- TASK ITEM
Your answer must be an exact copy of the records below, minus the pictures.

- DATA EXTRACT
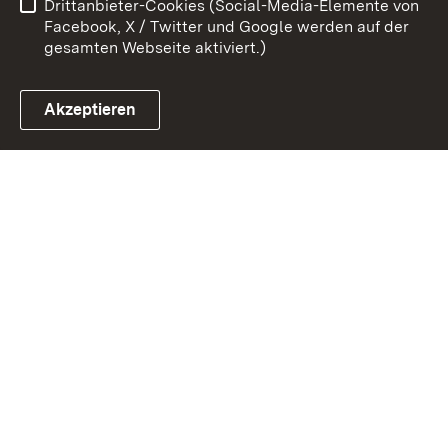
Drittanbieter-Cookies (Social-Media-Elemente von
Impressum
Cookies
Facebook, X / Twitter und Google werden auf der
gesamten Webseite aktiviert.)
Akzeptieren
Link zum Landesportal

- TASK ANSWER
Drittanbieter-Cookies (Social-Media-Elemente von
Impressum
Cookies
Facebook, X / Twitter und Google werden auf der
gesamten Webseite aktiviert.)
Akzeptieren
Link zum Landesportal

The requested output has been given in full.